Stored items:
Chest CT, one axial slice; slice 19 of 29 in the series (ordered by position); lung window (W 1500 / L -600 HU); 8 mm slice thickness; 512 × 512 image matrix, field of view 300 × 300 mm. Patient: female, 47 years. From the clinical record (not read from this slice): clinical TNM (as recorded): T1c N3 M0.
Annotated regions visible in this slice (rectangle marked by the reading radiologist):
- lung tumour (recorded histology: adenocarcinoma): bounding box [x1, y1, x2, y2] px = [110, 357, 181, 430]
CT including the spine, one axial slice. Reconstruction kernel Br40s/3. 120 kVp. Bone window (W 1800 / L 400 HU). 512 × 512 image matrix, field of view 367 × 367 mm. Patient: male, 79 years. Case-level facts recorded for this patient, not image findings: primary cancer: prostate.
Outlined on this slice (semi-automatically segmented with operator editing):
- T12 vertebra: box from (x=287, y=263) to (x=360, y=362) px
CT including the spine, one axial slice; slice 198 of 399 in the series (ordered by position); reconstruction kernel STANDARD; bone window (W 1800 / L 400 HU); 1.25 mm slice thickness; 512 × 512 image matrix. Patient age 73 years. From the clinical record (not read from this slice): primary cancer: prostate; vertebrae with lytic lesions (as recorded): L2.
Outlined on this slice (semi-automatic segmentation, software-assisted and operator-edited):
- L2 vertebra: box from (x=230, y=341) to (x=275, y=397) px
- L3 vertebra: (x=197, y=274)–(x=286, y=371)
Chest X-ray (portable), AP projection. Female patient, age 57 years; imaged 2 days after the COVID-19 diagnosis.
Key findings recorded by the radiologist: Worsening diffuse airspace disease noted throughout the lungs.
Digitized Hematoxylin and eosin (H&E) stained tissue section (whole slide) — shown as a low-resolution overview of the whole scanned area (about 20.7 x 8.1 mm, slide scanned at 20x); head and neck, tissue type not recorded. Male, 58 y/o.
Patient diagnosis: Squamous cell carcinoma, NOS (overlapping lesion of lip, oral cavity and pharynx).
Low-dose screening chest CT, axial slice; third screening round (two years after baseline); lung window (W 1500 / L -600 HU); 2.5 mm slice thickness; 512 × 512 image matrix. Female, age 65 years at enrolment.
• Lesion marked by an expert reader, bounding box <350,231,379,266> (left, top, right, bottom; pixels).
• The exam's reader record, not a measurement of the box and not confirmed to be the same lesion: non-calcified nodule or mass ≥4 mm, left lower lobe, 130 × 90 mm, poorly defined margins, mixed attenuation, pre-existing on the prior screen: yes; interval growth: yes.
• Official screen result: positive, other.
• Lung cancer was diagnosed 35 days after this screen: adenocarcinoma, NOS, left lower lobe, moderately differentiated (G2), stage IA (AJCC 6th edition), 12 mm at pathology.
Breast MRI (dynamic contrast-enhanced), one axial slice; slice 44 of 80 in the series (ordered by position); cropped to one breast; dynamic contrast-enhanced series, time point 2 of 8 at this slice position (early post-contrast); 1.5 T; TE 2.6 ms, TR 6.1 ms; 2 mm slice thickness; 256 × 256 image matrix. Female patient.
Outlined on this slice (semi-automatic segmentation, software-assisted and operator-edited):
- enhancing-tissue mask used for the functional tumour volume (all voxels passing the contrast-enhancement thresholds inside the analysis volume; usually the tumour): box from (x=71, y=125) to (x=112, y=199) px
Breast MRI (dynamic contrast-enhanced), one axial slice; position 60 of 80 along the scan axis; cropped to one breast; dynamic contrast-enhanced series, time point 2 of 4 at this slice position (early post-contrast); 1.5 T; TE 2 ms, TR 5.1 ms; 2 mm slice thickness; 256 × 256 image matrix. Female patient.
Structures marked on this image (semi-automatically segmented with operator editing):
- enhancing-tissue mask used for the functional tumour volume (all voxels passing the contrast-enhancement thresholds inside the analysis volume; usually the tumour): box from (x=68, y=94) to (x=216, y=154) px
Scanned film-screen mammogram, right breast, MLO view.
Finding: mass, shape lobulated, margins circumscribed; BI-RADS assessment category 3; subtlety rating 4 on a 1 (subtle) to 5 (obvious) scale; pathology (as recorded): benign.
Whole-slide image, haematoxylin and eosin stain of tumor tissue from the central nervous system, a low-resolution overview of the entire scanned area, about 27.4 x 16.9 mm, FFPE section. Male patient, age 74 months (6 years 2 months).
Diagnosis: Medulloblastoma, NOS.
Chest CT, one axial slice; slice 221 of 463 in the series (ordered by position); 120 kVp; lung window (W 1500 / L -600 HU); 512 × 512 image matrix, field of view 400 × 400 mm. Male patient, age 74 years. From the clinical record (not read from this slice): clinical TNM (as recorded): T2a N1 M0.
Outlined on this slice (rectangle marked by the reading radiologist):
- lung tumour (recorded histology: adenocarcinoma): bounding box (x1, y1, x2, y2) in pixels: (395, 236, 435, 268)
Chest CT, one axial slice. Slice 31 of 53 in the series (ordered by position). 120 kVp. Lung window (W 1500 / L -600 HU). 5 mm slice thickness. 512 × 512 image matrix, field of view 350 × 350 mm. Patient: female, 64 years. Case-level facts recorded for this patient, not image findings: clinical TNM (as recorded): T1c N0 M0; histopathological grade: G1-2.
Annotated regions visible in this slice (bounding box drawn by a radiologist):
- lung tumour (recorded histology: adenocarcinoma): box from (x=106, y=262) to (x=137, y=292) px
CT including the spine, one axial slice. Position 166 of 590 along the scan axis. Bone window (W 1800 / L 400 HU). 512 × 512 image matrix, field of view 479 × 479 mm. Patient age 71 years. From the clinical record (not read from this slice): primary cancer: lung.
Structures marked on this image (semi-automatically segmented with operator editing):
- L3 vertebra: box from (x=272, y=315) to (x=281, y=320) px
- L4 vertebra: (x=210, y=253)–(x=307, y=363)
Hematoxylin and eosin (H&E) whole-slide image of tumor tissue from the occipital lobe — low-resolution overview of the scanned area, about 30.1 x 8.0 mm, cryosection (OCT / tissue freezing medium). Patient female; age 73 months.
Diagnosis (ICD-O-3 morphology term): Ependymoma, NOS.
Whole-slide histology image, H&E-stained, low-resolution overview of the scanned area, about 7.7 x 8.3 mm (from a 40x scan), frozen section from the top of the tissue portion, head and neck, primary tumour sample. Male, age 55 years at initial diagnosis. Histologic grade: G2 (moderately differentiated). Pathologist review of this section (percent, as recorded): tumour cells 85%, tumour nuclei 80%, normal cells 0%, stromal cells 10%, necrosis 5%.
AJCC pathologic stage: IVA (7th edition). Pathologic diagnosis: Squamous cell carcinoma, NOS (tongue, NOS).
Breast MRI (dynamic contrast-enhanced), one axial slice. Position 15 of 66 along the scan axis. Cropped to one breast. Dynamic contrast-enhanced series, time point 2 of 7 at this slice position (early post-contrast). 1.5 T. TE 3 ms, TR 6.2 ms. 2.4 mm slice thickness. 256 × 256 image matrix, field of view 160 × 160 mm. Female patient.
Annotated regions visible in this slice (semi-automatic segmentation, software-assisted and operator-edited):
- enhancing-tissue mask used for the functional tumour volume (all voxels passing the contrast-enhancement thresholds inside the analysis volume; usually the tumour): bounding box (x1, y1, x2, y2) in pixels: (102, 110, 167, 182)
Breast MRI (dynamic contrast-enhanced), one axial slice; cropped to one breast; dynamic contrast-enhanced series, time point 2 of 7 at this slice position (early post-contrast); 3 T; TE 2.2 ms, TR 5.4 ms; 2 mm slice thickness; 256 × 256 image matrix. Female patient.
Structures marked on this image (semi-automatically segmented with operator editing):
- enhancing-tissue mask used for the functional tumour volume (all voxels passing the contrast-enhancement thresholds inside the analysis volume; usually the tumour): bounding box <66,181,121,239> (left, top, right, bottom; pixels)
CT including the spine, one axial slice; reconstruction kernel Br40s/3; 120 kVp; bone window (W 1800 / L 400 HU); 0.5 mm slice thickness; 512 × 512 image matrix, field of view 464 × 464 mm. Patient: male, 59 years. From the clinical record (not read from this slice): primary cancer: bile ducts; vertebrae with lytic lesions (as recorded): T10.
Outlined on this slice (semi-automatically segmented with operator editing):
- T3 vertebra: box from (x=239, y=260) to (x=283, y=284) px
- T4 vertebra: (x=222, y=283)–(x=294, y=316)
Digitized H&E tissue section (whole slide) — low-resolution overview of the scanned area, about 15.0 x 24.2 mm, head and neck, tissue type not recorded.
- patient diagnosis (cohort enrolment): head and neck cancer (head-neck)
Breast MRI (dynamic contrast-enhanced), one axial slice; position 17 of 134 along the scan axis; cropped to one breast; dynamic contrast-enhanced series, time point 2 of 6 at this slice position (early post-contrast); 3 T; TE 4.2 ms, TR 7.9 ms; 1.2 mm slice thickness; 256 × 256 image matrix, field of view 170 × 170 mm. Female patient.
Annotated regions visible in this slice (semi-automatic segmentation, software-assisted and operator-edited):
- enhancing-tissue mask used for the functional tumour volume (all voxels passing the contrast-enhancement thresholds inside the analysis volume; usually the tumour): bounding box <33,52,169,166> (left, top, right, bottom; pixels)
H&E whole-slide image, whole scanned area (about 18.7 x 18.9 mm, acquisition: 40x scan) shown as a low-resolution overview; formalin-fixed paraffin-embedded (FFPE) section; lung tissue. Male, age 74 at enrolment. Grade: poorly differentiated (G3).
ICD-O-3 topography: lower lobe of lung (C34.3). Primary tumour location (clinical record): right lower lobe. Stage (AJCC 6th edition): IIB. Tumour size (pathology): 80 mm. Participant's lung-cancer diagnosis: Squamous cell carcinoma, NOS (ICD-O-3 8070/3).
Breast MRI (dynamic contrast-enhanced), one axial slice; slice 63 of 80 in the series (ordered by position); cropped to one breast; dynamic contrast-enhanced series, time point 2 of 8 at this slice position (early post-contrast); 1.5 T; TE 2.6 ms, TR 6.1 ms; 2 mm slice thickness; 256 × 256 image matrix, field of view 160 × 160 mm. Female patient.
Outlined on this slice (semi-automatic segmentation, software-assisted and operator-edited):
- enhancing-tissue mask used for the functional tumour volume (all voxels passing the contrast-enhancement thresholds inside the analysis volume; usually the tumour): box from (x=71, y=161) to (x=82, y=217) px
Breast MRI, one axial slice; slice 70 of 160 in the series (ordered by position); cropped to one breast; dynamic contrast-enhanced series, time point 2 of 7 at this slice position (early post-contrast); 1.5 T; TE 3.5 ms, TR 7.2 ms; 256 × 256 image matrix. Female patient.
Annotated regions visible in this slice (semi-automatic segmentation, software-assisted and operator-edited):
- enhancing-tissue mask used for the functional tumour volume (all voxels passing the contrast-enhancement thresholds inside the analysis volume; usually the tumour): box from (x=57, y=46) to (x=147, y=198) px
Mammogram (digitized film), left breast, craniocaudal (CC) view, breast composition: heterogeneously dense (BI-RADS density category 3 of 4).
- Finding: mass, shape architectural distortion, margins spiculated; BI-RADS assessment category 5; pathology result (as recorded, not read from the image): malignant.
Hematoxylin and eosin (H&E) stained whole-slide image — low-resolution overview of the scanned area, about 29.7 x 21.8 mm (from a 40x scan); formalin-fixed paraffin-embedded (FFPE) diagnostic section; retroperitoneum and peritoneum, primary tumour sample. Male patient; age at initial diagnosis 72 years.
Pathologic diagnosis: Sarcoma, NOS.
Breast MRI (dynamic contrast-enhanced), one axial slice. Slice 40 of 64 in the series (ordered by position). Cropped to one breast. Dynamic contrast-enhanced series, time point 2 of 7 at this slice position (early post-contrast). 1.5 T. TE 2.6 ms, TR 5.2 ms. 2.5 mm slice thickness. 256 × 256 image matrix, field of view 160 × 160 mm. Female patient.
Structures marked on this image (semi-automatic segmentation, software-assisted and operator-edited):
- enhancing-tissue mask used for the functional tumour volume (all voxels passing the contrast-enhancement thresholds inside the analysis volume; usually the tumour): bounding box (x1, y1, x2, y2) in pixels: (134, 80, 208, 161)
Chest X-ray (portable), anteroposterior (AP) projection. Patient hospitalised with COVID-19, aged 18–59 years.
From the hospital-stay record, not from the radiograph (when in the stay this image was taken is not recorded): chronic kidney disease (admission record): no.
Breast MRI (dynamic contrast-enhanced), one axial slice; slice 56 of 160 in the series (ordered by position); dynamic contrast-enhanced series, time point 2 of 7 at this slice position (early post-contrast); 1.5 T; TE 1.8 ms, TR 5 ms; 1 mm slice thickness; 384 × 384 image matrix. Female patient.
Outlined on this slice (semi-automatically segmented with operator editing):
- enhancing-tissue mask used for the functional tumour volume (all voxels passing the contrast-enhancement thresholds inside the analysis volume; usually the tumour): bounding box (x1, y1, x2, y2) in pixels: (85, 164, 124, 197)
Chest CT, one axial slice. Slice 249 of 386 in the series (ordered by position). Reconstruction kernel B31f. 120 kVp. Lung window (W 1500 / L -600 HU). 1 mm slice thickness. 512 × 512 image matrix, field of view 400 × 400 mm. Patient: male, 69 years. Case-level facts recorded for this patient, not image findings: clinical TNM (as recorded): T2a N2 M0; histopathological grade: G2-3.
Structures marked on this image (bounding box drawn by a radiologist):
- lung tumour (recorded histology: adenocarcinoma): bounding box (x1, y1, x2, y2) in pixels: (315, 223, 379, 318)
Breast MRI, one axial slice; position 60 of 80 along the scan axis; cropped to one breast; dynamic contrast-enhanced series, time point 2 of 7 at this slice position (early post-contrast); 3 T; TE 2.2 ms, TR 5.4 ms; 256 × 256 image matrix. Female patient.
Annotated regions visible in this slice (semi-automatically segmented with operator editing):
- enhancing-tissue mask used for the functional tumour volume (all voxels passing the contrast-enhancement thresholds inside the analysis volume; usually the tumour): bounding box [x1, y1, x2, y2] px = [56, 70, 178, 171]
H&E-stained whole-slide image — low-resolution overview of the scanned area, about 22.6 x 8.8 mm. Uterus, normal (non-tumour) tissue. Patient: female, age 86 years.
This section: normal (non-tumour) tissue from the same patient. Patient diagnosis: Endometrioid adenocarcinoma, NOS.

### TASK DIRECTIONS
Copy the records above exactly, beginning at the line that contains "<33,52,169,166> (left, top, right, bottom; pixels)" and stopping after the line that contains "Breast MRI, one axial slice; slice".

### ANSWER BOX
- enhancing-tissue mask used for the functional tumour volume (all voxels passing the contrast-enhancement thresholds inside the analysis volume; usually the tumour): bounding box <33,52,169,166> (left, top, right, bottom; pixels)
H&E whole-slide image, whole scanned area (about 18.7 x 18.9 mm, acquisition: 40x scan) shown as a low-resolution overview; formalin-fixed paraffin-embedded (FFPE) section; lung tissue. Male, age 74 at enrolment. Grade: poorly differentiated (G3).
ICD-O-3 topography: lower lobe of lung (C34.3). Primary tumour location (clinical record): right lower lobe. Stage (AJCC 6th edition): IIB. Tumour size (pathology): 80 mm. Participant's lung-cancer diagnosis: Squamous cell carcinoma, NOS (ICD-O-3 8070/3).
Breast MRI (dynamic contrast-enhanced), one axial slice; slice 63 of 80 in the series (ordered by position); cropped to one breast; dynamic contrast-enhanced series, time point 2 of 8 at this slice position (early post-contrast); 1.5 T; TE 2.6 ms, TR 6.1 ms; 2 mm slice thickness; 256 × 256 image matrix, field of view 160 × 160 mm. Female patient.
Outlined on this slice (semi-automatic segmentation, software-assisted and operator-edited):
- enhancing-tissue mask used for the functional tumour volume (all voxels passing the contrast-enhancement thresholds inside the analysis volume; usually the tumour): box from (x=71, y=161) to (x=82, y=217) px
Breast MRI, one axial slice; slice 70 of 160 in the series (ordered by position); cropped to one breast; dynamic contrast-enhanced series, time point 2 of 7 at this slice position (early post-contrast); 1.5 T; TE 3.5 ms, TR 7.2 ms; 256 × 256 image matrix. Female patient.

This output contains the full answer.